Indonesian coffees are prized for their unique flavour profile which is completely distinct when compared with coffee from any other origin. They are often low in acidity with heavy body and rich chocolate notes, though they can also be slightly wild and funky with notes of earth, wood and spice. This flavour is mostly brought about the method used to process the coffee known locally as ‘Giling Basah’. In this process the coffee is picked, depulped (usually on the individual small holding) and then partly sun dried until the moisture content of the beans reaches 30-35 per cent. Unusually, the parchment beans are then hulled at this stage to tear off the outer layer protecting the inner bean revealing a whitish coloured, swollen green bean. The drying is then completed on the patio until the moisture content reduces to a level where mould formation is not a risk. After this is complete, the beans turn to a dark green/blueish colour which is very distinctive and makes Indonesian beans processed in this way instantly recognisable.
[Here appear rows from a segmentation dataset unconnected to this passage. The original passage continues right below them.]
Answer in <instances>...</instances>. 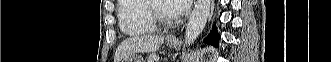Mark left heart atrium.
<instances>
[{
    "label": "left heart atrium",
    "mask_w": 331,
    "mask_h": 62,
    "mask_svg": "<svg viewBox=\"0 0 331 62\" xmlns=\"http://www.w3.org/2000/svg\"><path fill=\"white\" fill-rule=\"evenodd\" d=\"M190 3L191 0H168V11L174 16L182 15L189 9Z\"/></svg>",
    "instance_id": "1"
}]
</instances>
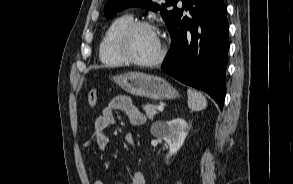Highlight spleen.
<instances>
[{
    "label": "spleen",
    "mask_w": 293,
    "mask_h": 184,
    "mask_svg": "<svg viewBox=\"0 0 293 184\" xmlns=\"http://www.w3.org/2000/svg\"><path fill=\"white\" fill-rule=\"evenodd\" d=\"M188 107L193 111H200L206 108L207 100L201 92L188 89Z\"/></svg>",
    "instance_id": "obj_1"
}]
</instances>
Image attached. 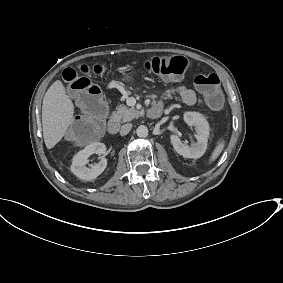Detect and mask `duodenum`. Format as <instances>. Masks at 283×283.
Returning a JSON list of instances; mask_svg holds the SVG:
<instances>
[{"label":"duodenum","instance_id":"1","mask_svg":"<svg viewBox=\"0 0 283 283\" xmlns=\"http://www.w3.org/2000/svg\"><path fill=\"white\" fill-rule=\"evenodd\" d=\"M163 109L160 104L151 106L147 112L146 116L151 119H157L162 115ZM119 130V123L116 120H110L107 123V131L110 135H115Z\"/></svg>","mask_w":283,"mask_h":283}]
</instances>
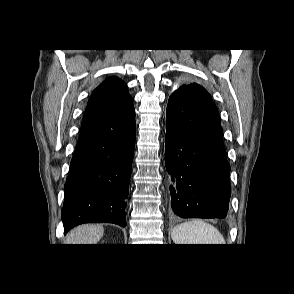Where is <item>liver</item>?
<instances>
[{"mask_svg": "<svg viewBox=\"0 0 294 294\" xmlns=\"http://www.w3.org/2000/svg\"><path fill=\"white\" fill-rule=\"evenodd\" d=\"M104 234L102 225L84 224L72 229L66 236L67 244H97Z\"/></svg>", "mask_w": 294, "mask_h": 294, "instance_id": "1", "label": "liver"}]
</instances>
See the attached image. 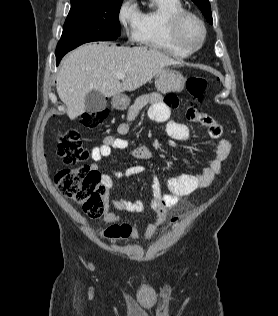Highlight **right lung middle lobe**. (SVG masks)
Instances as JSON below:
<instances>
[{
  "label": "right lung middle lobe",
  "mask_w": 278,
  "mask_h": 316,
  "mask_svg": "<svg viewBox=\"0 0 278 316\" xmlns=\"http://www.w3.org/2000/svg\"><path fill=\"white\" fill-rule=\"evenodd\" d=\"M122 1L71 0L56 55H65L86 42L117 39L120 36L118 15Z\"/></svg>",
  "instance_id": "1"
}]
</instances>
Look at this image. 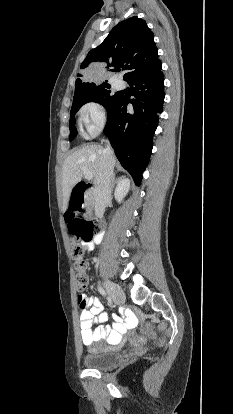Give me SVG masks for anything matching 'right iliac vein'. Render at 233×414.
<instances>
[{
  "label": "right iliac vein",
  "instance_id": "1",
  "mask_svg": "<svg viewBox=\"0 0 233 414\" xmlns=\"http://www.w3.org/2000/svg\"><path fill=\"white\" fill-rule=\"evenodd\" d=\"M104 284L109 296L115 303L121 304L125 301L124 292L119 286L107 279L104 281Z\"/></svg>",
  "mask_w": 233,
  "mask_h": 414
}]
</instances>
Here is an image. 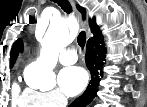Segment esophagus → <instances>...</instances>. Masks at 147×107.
Listing matches in <instances>:
<instances>
[{"mask_svg": "<svg viewBox=\"0 0 147 107\" xmlns=\"http://www.w3.org/2000/svg\"><path fill=\"white\" fill-rule=\"evenodd\" d=\"M69 1H70L71 5L73 7L74 12L76 13L77 18L79 20H81L84 29H87V22H86V20H82L81 14L78 12V10L75 6V2L73 0H69Z\"/></svg>", "mask_w": 147, "mask_h": 107, "instance_id": "esophagus-1", "label": "esophagus"}]
</instances>
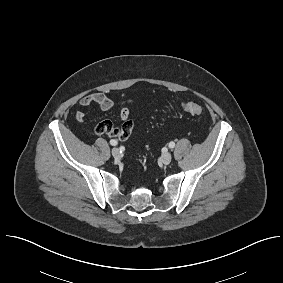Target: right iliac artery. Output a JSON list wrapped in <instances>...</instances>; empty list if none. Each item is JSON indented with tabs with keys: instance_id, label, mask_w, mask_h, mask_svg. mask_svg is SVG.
<instances>
[{
	"instance_id": "1",
	"label": "right iliac artery",
	"mask_w": 283,
	"mask_h": 283,
	"mask_svg": "<svg viewBox=\"0 0 283 283\" xmlns=\"http://www.w3.org/2000/svg\"><path fill=\"white\" fill-rule=\"evenodd\" d=\"M110 144L113 145V146H115V145L118 144V142H117L116 140H110Z\"/></svg>"
}]
</instances>
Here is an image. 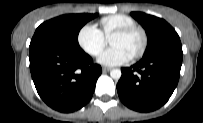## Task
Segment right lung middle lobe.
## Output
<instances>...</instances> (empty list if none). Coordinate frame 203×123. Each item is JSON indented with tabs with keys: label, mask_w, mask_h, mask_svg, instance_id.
Masks as SVG:
<instances>
[{
	"label": "right lung middle lobe",
	"mask_w": 203,
	"mask_h": 123,
	"mask_svg": "<svg viewBox=\"0 0 203 123\" xmlns=\"http://www.w3.org/2000/svg\"><path fill=\"white\" fill-rule=\"evenodd\" d=\"M97 14H68L42 23L35 31L31 43H44L71 50L81 49L78 44L80 29Z\"/></svg>",
	"instance_id": "1"
}]
</instances>
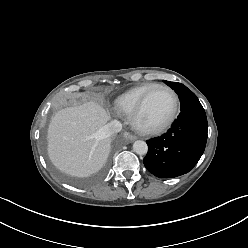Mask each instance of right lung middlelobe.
Instances as JSON below:
<instances>
[{"label": "right lung middle lobe", "mask_w": 248, "mask_h": 248, "mask_svg": "<svg viewBox=\"0 0 248 248\" xmlns=\"http://www.w3.org/2000/svg\"><path fill=\"white\" fill-rule=\"evenodd\" d=\"M109 164H110V160L106 162V164L101 168V170L98 173L84 179L69 176L54 166H52V170L59 178H61L65 182L77 186H89L98 182L105 175V173L108 170Z\"/></svg>", "instance_id": "obj_1"}]
</instances>
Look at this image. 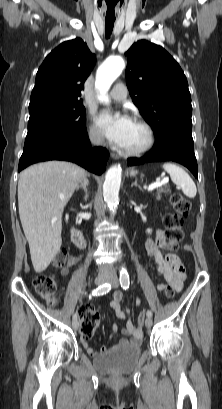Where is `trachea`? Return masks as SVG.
<instances>
[{"label":"trachea","mask_w":222,"mask_h":409,"mask_svg":"<svg viewBox=\"0 0 222 409\" xmlns=\"http://www.w3.org/2000/svg\"><path fill=\"white\" fill-rule=\"evenodd\" d=\"M114 21L113 19L110 20H105V29H106V38H110V35L112 33L113 30V26H114Z\"/></svg>","instance_id":"1"}]
</instances>
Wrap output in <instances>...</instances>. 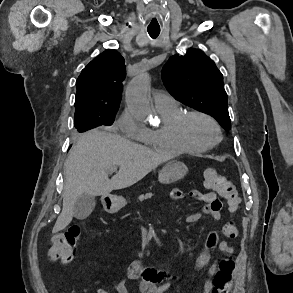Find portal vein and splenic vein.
Instances as JSON below:
<instances>
[{
    "label": "portal vein and splenic vein",
    "mask_w": 293,
    "mask_h": 293,
    "mask_svg": "<svg viewBox=\"0 0 293 293\" xmlns=\"http://www.w3.org/2000/svg\"><path fill=\"white\" fill-rule=\"evenodd\" d=\"M117 170V167H113L110 171L113 172V171H116Z\"/></svg>",
    "instance_id": "obj_1"
}]
</instances>
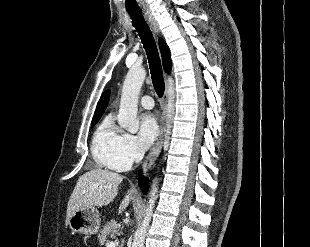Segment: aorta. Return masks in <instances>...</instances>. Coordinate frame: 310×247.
<instances>
[{
  "label": "aorta",
  "mask_w": 310,
  "mask_h": 247,
  "mask_svg": "<svg viewBox=\"0 0 310 247\" xmlns=\"http://www.w3.org/2000/svg\"><path fill=\"white\" fill-rule=\"evenodd\" d=\"M145 77L146 71L143 68H131L123 83L118 124L121 128L126 129L130 133H136L139 129V120L137 118L138 99ZM157 183L158 180L155 179L151 187L143 221L135 232L132 247L144 246L146 233L153 214L155 201L157 199Z\"/></svg>",
  "instance_id": "1"
}]
</instances>
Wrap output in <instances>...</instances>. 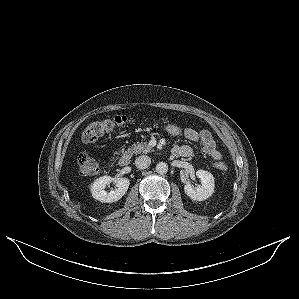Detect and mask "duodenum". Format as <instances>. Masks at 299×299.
<instances>
[{
    "label": "duodenum",
    "mask_w": 299,
    "mask_h": 299,
    "mask_svg": "<svg viewBox=\"0 0 299 299\" xmlns=\"http://www.w3.org/2000/svg\"><path fill=\"white\" fill-rule=\"evenodd\" d=\"M130 161H131V155L129 152H125L123 153L119 159H118V165L120 167H126L130 164Z\"/></svg>",
    "instance_id": "duodenum-1"
}]
</instances>
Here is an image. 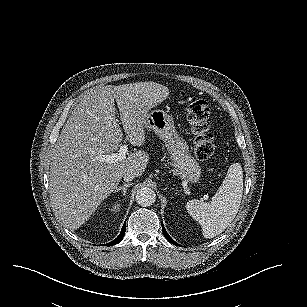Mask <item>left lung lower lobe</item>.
<instances>
[{
    "mask_svg": "<svg viewBox=\"0 0 307 307\" xmlns=\"http://www.w3.org/2000/svg\"><path fill=\"white\" fill-rule=\"evenodd\" d=\"M162 231H163L164 236H165L171 243H173V244L176 245V246H179V244H177V243L169 236V234L166 232V230H165V228H164V225H163V222H162Z\"/></svg>",
    "mask_w": 307,
    "mask_h": 307,
    "instance_id": "obj_1",
    "label": "left lung lower lobe"
}]
</instances>
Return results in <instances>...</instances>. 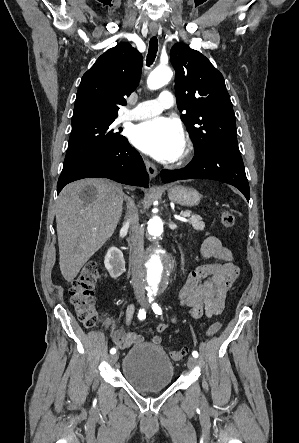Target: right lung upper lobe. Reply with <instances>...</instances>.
<instances>
[{
  "mask_svg": "<svg viewBox=\"0 0 299 443\" xmlns=\"http://www.w3.org/2000/svg\"><path fill=\"white\" fill-rule=\"evenodd\" d=\"M142 55L129 43L122 42L102 54L82 77L74 106L72 123L87 118L117 117L119 105H125L138 86Z\"/></svg>",
  "mask_w": 299,
  "mask_h": 443,
  "instance_id": "cb5924a9",
  "label": "right lung upper lobe"
}]
</instances>
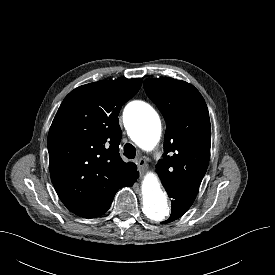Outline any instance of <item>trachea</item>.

This process does not come without its problems – due to the fact that the protective layer is removed at an earlier state, the beans are left exposed to the elements (and insects) during a really important stage in the process. This can put many specialty buyers off due to the increased risk of defect and slightly ‘scruffier’ look to the bean. However, it is possible to find clean and consistent Indonesian coffees which add a lot to blends due to the depth of flavour they can provide.